Do you mind sharing some details about how you're using it? I have four 256GB sticks sitting doing nothing and a dual Cascade Lake ES system (with six Mi50s) for LLM inference.
I have the Optane modules set for AppDirect. This can be done in either the Bios or using
impctl (depending in your distro, you might need to compile from source -- which I would recommend getting an AI agent to help since there's some complexity that isn't mentioned on the repo. It was difficult with my supermicro motherboard due to an external dependency--a package called edk2).
If you're using ipmctl then it's something like
sudo ipmctl create -goal PersistentMemoryType=AppDirect .
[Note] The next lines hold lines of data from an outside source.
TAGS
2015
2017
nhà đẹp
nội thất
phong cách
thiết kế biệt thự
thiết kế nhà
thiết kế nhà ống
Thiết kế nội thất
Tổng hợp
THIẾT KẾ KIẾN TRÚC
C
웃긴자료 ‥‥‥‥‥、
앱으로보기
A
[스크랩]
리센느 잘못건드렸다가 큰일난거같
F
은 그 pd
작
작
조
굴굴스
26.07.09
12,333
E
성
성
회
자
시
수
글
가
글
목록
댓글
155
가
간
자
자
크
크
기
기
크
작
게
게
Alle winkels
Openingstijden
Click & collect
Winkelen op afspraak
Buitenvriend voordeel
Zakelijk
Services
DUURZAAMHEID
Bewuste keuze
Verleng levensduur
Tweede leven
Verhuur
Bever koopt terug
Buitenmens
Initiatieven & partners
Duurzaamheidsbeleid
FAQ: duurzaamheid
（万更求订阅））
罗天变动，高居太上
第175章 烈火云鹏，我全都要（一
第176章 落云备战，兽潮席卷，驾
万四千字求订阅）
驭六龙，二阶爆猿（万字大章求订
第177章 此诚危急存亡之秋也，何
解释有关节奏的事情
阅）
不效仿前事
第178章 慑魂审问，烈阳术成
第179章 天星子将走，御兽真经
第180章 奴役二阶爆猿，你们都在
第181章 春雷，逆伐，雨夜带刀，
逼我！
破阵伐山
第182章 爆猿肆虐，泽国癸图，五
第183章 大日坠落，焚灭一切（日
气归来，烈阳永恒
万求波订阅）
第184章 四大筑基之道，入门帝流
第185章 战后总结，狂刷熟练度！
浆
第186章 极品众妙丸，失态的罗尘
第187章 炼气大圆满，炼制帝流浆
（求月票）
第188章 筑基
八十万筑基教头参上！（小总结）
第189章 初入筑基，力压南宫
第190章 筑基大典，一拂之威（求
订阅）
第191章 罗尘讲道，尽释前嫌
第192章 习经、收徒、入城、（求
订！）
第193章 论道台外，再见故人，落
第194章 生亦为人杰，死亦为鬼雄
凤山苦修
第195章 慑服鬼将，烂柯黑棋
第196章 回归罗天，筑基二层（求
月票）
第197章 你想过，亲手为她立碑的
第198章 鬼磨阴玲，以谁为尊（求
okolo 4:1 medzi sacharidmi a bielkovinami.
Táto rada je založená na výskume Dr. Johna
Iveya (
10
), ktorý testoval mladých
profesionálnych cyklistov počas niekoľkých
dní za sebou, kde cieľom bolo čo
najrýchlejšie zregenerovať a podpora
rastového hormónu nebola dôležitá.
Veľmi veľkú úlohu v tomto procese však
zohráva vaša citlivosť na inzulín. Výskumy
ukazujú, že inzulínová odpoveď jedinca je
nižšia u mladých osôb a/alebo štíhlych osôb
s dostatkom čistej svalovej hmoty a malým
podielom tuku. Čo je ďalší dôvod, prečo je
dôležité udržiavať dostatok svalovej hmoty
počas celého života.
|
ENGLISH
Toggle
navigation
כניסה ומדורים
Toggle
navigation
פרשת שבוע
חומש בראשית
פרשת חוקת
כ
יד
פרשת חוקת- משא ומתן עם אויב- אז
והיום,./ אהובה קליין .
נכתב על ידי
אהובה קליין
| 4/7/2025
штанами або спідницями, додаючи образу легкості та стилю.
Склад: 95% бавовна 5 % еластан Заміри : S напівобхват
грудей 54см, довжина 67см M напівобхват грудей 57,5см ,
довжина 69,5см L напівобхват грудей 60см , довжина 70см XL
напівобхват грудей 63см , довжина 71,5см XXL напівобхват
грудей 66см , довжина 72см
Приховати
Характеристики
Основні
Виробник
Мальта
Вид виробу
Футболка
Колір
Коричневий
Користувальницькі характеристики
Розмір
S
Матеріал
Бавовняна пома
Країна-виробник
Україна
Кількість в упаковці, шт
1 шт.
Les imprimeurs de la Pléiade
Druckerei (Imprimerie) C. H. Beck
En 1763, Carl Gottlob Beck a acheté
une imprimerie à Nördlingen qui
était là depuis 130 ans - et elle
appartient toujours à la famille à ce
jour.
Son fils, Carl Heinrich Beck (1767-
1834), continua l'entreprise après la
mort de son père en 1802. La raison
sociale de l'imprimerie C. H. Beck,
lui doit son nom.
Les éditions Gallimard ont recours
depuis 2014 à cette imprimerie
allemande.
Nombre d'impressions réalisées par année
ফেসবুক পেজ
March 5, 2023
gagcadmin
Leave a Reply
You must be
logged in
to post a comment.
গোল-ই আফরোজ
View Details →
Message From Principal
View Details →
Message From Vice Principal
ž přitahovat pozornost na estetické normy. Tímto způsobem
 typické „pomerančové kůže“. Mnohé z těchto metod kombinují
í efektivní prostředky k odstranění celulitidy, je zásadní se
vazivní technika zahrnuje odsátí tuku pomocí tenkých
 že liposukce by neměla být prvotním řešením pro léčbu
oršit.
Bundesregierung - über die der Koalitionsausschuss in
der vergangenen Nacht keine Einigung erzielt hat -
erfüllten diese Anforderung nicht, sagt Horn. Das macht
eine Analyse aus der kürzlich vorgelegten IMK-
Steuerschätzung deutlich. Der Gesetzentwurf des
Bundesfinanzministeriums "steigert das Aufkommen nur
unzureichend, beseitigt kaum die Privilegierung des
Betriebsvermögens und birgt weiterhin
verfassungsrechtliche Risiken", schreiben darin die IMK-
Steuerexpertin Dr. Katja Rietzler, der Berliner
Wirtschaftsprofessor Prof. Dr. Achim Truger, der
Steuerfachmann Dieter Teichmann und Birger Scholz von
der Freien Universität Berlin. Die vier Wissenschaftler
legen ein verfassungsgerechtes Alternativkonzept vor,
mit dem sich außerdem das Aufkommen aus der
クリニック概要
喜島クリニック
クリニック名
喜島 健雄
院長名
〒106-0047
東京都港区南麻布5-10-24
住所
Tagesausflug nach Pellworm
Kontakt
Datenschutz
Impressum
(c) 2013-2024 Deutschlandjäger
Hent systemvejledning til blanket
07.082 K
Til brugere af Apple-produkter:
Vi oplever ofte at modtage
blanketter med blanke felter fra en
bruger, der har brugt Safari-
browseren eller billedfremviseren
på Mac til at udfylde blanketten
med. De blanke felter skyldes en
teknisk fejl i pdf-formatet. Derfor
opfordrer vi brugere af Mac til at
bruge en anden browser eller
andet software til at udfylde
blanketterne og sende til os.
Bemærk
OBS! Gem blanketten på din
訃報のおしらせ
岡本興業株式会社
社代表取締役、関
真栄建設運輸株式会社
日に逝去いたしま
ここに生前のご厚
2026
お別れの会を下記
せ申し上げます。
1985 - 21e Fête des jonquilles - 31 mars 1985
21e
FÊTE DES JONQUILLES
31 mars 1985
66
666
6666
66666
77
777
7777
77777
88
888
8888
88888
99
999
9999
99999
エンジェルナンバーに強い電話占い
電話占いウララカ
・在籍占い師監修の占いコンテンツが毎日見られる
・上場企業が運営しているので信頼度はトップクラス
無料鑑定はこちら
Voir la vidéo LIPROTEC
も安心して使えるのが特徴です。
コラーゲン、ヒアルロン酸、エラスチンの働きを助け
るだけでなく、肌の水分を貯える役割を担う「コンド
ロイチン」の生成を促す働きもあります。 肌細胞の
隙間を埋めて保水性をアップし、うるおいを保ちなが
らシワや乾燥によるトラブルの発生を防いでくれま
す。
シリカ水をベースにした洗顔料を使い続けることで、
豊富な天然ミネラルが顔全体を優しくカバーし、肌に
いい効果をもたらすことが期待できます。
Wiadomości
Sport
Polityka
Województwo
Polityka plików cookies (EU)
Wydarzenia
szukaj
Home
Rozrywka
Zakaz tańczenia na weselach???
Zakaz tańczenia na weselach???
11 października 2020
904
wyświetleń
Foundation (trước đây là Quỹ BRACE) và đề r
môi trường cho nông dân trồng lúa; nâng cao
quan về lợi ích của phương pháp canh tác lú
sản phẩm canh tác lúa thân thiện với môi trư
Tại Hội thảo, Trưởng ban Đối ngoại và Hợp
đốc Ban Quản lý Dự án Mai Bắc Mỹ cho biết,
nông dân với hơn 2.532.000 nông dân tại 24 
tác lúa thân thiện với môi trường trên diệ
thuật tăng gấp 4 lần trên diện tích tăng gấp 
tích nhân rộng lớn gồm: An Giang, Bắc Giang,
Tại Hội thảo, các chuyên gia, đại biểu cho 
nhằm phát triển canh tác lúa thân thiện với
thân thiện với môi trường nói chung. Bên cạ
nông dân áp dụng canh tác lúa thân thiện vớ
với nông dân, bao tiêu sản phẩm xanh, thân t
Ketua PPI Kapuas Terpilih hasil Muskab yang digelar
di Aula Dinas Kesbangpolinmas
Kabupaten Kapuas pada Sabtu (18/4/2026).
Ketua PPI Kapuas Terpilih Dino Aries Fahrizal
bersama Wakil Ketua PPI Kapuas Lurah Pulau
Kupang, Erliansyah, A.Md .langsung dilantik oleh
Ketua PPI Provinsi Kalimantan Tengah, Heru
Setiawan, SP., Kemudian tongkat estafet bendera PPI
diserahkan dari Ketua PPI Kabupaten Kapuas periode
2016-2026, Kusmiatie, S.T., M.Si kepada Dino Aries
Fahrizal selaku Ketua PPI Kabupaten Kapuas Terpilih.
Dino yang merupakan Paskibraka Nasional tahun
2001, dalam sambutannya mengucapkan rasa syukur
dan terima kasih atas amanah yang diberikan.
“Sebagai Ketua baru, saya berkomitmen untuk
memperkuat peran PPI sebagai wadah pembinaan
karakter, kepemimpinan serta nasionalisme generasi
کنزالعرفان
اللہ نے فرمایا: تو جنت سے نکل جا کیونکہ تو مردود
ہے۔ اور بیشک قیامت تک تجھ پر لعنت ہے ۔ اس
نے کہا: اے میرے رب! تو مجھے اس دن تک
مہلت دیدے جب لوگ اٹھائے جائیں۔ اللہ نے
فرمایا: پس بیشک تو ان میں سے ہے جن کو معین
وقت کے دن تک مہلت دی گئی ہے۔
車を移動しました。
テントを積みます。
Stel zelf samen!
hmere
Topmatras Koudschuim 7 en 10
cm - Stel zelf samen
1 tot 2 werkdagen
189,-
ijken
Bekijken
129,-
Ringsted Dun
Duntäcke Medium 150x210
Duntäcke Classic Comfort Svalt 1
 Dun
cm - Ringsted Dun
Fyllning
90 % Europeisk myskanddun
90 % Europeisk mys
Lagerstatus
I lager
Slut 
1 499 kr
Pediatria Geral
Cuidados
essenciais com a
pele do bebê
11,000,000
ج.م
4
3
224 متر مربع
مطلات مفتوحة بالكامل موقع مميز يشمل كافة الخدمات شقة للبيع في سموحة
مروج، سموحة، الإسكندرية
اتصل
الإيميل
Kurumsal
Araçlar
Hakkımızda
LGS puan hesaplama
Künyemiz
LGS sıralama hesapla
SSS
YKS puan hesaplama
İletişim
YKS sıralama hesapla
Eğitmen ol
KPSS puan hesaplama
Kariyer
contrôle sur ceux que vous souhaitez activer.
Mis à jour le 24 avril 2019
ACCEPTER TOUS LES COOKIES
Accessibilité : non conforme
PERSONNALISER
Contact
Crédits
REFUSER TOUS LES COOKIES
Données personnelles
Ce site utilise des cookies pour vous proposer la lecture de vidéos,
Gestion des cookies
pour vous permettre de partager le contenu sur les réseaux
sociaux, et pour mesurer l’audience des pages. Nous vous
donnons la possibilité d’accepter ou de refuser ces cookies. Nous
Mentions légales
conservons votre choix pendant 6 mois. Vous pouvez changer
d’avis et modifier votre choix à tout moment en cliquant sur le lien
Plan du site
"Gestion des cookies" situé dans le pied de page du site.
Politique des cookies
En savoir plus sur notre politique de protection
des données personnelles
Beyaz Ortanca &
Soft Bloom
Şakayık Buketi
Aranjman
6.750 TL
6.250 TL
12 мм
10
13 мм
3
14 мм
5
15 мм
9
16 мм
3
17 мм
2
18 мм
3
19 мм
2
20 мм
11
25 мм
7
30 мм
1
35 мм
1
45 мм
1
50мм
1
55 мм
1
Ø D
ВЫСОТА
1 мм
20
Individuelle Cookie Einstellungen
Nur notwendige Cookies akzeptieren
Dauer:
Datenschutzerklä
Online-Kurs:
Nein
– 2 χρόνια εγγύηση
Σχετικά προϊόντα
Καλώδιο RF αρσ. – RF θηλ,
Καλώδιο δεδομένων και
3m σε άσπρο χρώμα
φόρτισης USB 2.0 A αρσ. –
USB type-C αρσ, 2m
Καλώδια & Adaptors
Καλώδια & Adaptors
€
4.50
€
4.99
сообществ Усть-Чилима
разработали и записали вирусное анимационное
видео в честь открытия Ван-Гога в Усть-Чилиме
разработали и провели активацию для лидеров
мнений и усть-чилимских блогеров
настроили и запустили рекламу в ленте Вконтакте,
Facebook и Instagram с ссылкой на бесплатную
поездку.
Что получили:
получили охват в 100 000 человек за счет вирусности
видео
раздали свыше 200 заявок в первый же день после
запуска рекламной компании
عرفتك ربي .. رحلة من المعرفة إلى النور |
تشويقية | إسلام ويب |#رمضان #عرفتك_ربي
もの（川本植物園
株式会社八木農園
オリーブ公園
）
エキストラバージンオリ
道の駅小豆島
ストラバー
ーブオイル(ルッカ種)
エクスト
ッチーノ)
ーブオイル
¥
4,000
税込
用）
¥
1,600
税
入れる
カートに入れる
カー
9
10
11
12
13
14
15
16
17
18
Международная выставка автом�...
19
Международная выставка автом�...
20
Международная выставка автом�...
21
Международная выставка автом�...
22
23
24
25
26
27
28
You want to set your optane goal in the bios to use 100% of optane memory for appdirect (there's an appdirect max on no-suffix, M and L suffix CPUs. this cap was dropped in later gens).
Then use ndctl (you should be able to install this through your package manager).
sudo ndctl create-namespace --mode=fsdax This turns the appdirect capacity to a DAX block device. Then format it to a DAX supported file extension, fs4, xfs and a few other. xfs will probably offer the maximum performance but I am just currently using fs4. (the block should show up as
/dev/pmem0 if you run
lsblk)
After this you can mount it and add it to your fstab for automount. Run
ls -l /dev/disk/by-id and use the device id for fstab mounting.
The next step is to put your gguf on the DAX drive and use it with llamacpp. In my instance, I am using ik_llamacpp. I am seeing the models load within just a few seconds. You'll also want to put your llamacpp cache on there as well. This is super useful when you use llama-swap and now you can switch models for different usage scenarios from your llm agent and only have to wait a few seconds.
If you're running llamacpp or ik_llamacpp in docker, make sure to also passthrough the /dev/pmem0 device as well (I don't think it's necessary but I do it anyway).
You can also offload your docker data to the DAX drive as well.
sudo systemctl stop docker
Create a folder ex.
/mnt/pmem0/docker-data
edit
/etc/docker/daemon.json and add:
JavaScript:
{
"data-root": "/mnt/pmem0/docker-data"
}
sudo rsync -aP /var/lib/docker/ /mnt/pmem0/docker-data
sudo systemctl start docker
If you're running a database on docker, instead of using docker volume mount, use bind mounting where the path for the database storage is bound to a folder on the DAX drive (e.g.
/mnt/pmem0/postgres/data and
docker run ... -v /mnt/pmem0/postgres/data:/data). Volume mounting uses docker's overlayfs which negates the benefits. Lastly, don't forget database specific configuration flags specifically for running with pmem.